Pas simple techniquement, risqué politiquement 

Relevant le risque représenté selon lui par les militants alternatifs, le journaliste a souligné que ce G7 n’avait pas été organisé dans un territoire rural et distant des grands centres urbains:

“Là, on est dans un entre-deux. Biarritz est une ville, dans un réseau de villes, pas loin de plus grandes villes comme Pau ou Bordeaux donc ça donne des cibles potentielles pour ceux qui se réunissent, les Black blocs et en plus il y a la spécificité française 2018-2019: les gilets jaunes. Va-t-il y avoir comme pendant cet hiver, l’effet guêpe, du noir, du jaune, du noir, du jaune? C’est ça aussi que craint Christophe Castaner qui n’a pas toujours été très habile dans la gestion de ces manifestations”.

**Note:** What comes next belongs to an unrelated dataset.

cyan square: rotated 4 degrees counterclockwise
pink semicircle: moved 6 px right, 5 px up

“Et là on n’est pas à Paris, avec le préfet Lallement, on est dans une autre zone où il faut bâtir un autre dispositif. Ce n’est pas simple techniquement et il y a évidemment un risque politique pour lui”, a ajouté Christophe Barbier. Ce dernier sait dans quelle situation il aborde la réunion internationale. Mais il est bien loin de savoir où il en sera lundi, à sa clôture.